CONNECTING PAST AND FUTURE
This is another major lesson we must take from the history books: No power is too big to fail. The greatest of nations must demonstrate again and again that it is strong, smart, and flexible enough to keep its predominance.
Our twenty-first-cen
tury economy can be our most productive and our future can be better than our past—if we return to the principles and values that made us great. In the expanded international arena, money, goods, people, and information all move freely and rapidly. Just look at where our T-shirts, technology, and cars are manufactured, and who buys our aircraft, software, and surgical systems, and you can see that we are no longer a self-contained nation. The world’s growing interdependence, with all of its benefits, also challenges American policy makers to find new ways to form international partnerships to achieve our vital national goals. I don’t need to tell you that financially predominant nations have more cooperative partners. Needless to say, governments that aspire to the role of global superpower are not drowning in debt.

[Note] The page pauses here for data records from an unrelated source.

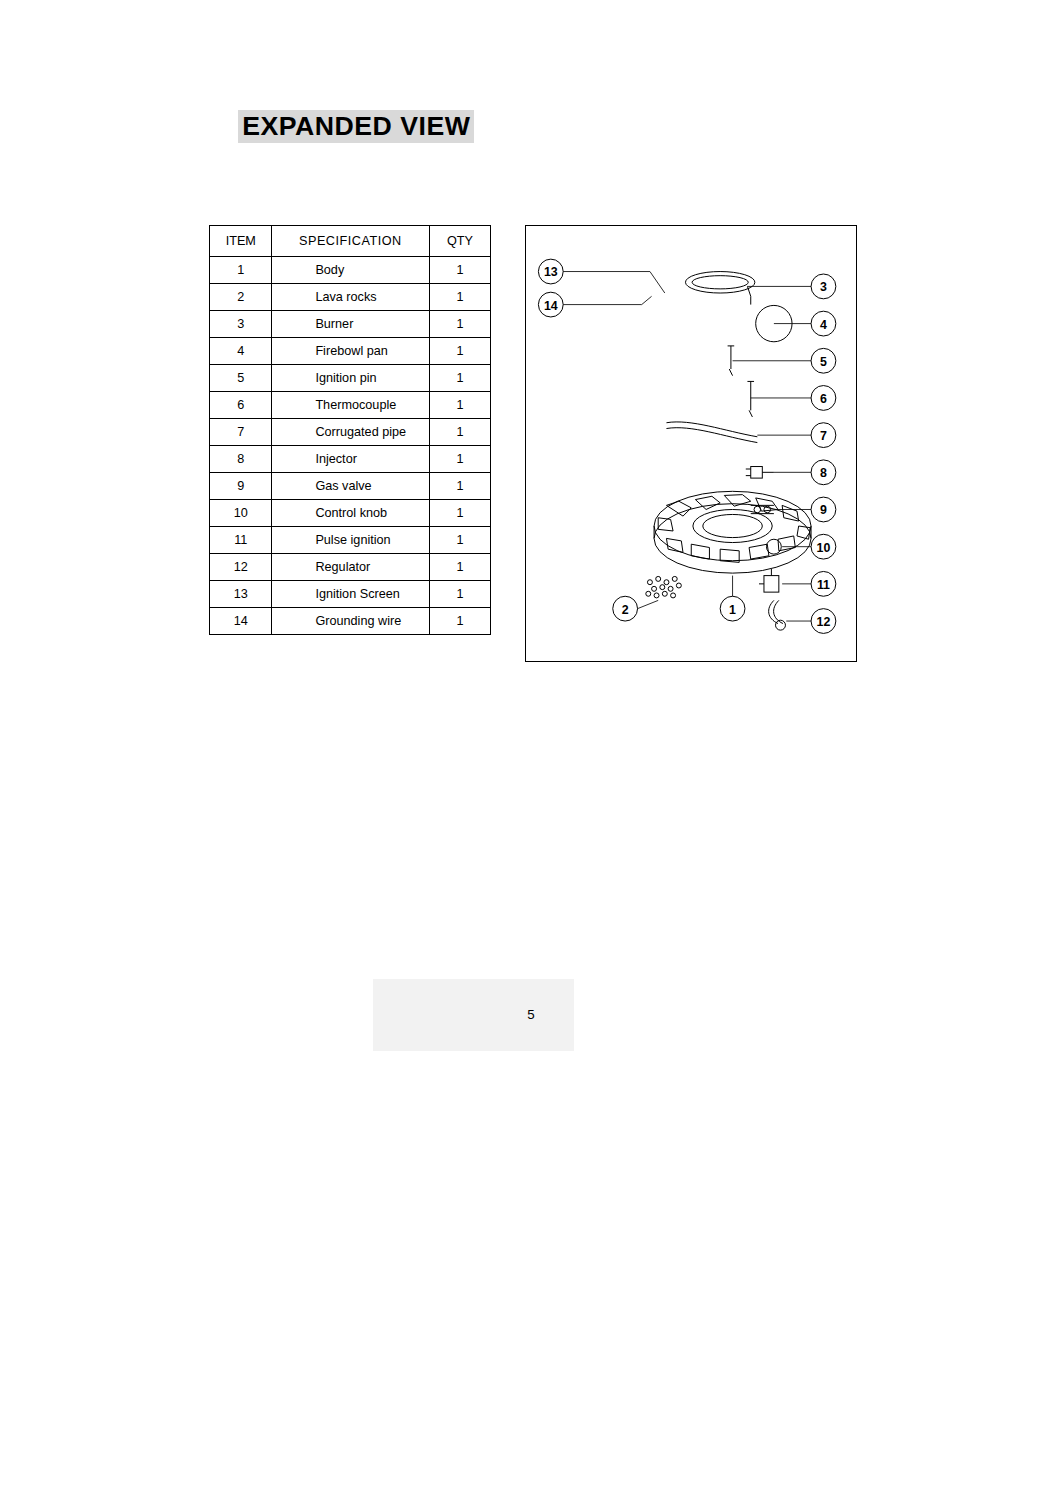EXPANDED VIEW
| ITEM | SPECIFICATION | QTY |
| 1 | Body | 1 |
| 2 | Lava rocks | 1 |
| 3 | Burner | 1 |
| 4 | Firebowl pan | 1 |
| 5 | Ignition pin | 1 |
| 6 | Thermocouple | 1 |
| 7 | Corrugated pipe | 1 |
| 8 | Injector | 1 |
| 9 | Gas valve | 1 |
| 10 | Control knob | 1 |
| 11 | Pulse ignition | 1 |
| 12 | Regulator | 1 |
| 13 | Ignition Screen | 1 |
| 14 | Grounding wire | 1 |
3 4 5 6 7 8 9 10 11 12 13 14 2 1
5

Transformation has always been an American strength. The impulse to remake and improve our lives is woven into our national fabric. Thomas Jefferson, writing to his friend James Madison in December of 1787, confessed, “I am not a friend to a very energetic government. It is always oppressive.” But even a staunch believer in limited government like Jefferson realized that governments must change with the times. Writing in 1816, after serving two terms as president and reflecting on America’s rapid westward expansion and increasing involvement in the world economy, he proclaimed, “We might as well require a man to wear still the coat which fitted him when a boy, as civilized society to remain ever under the regimen of their barbarous ancestors.”

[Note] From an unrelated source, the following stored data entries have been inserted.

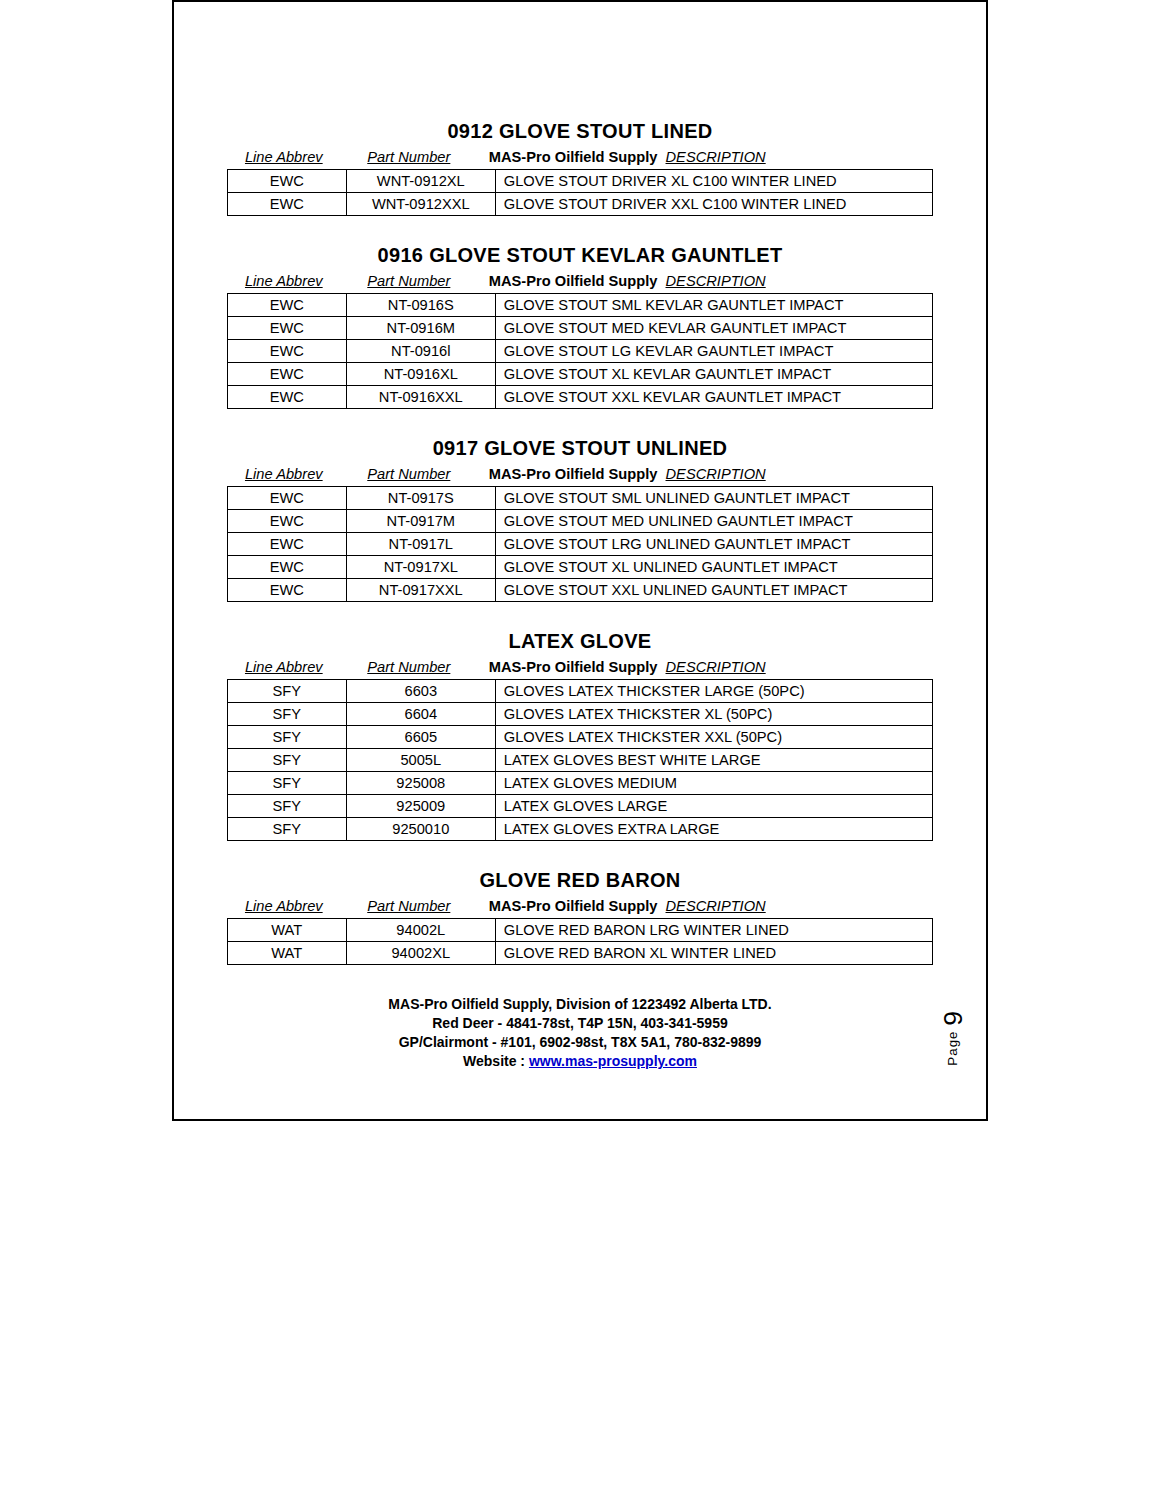0912 GLOVE STOUT LINED
Line Abbrev
Part Number
MAS-Pro Oilfield Supply DESCRIPTION
| EWC | WNT-0912XL | GLOVE STOUT DRIVER XL C100 WINTER LINED |
| EWC | WNT-0912XXL | GLOVE STOUT DRIVER XXL C100 WINTER LINED |
0916 GLOVE STOUT KEVLAR GAUNTLET
Line Abbrev
Part Number
MAS-Pro Oilfield Supply DESCRIPTION
| EWC | NT-0916S | GLOVE STOUT SML KEVLAR GAUNTLET IMPACT |
| EWC | NT-0916M | GLOVE STOUT MED KEVLAR GAUNTLET IMPACT |
| EWC | NT-0916l | GLOVE STOUT LG KEVLAR GAUNTLET IMPACT |
| EWC | NT-0916XL | GLOVE STOUT XL KEVLAR GAUNTLET IMPACT |
| EWC | NT-0916XXL | GLOVE STOUT XXL KEVLAR GAUNTLET IMPACT |
0917 GLOVE STOUT UNLINED
Line Abbrev
Part Number
MAS-Pro Oilfield Supply DESCRIPTION
| EWC | NT-0917S | GLOVE STOUT SML UNLINED GAUNTLET IMPACT |
| EWC | NT-0917M | GLOVE STOUT MED UNLINED GAUNTLET IMPACT |
| EWC | NT-0917L | GLOVE STOUT LRG UNLINED GAUNTLET IMPACT |
| EWC | NT-0917XL | GLOVE STOUT XL UNLINED GAUNTLET IMPACT |
| EWC | NT-0917XXL | GLOVE STOUT XXL UNLINED GAUNTLET IMPACT |
LATEX GLOVE
Line Abbrev
Part Number
MAS-Pro Oilfield Supply DESCRIPTION
| SFY | 6603 | GLOVES LATEX THICKSTER LARGE (50PC) |
| SFY | 6604 | GLOVES LATEX THICKSTER XL (50PC) |
| SFY | 6605 | GLOVES LATEX THICKSTER XXL (50PC) |
| SFY | 5005L | LATEX GLOVES BEST WHITE LARGE |
| SFY | 925008 | LATEX GLOVES MEDIUM |
| SFY | 925009 | LATEX GLOVES LARGE |
| SFY | 9250010 | LATEX GLOVES EXTRA LARGE |
GLOVE RED BARON
Line Abbrev
Part Number
MAS-Pro Oilfield Supply DESCRIPTION
| WAT | 94002L | GLOVE RED BARON LRG WINTER LINED |
| WAT | 94002XL | GLOVE RED BARON XL WINTER LINED |
MAS-Pro Oilfield Supply, Division of 1223492 Alberta LTD.
Red Deer - 4841-78st, T4P 15N, 403-341-5959
GP/Clairmont - #101, 6902-98st, T8X 5A1, 780-832-9899
Website : www.mas-prosupply.com
Page 9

As a nation, we need to follow both of Jefferson’s impulses. We need to support those government programs that truly do help us achieve the core aims spelled out in the preamble of our Constitution. At the same time, we need to weed out those programs that are either ineffective or contrary to our national goals and better target some of the ones that remain. We need to be realistic about what we can afford and sustain over time. As Jefferson also said, “It is incumbent on every generation to pay its own debts as it goes.” It’s time for tough choices and tough love in Washington.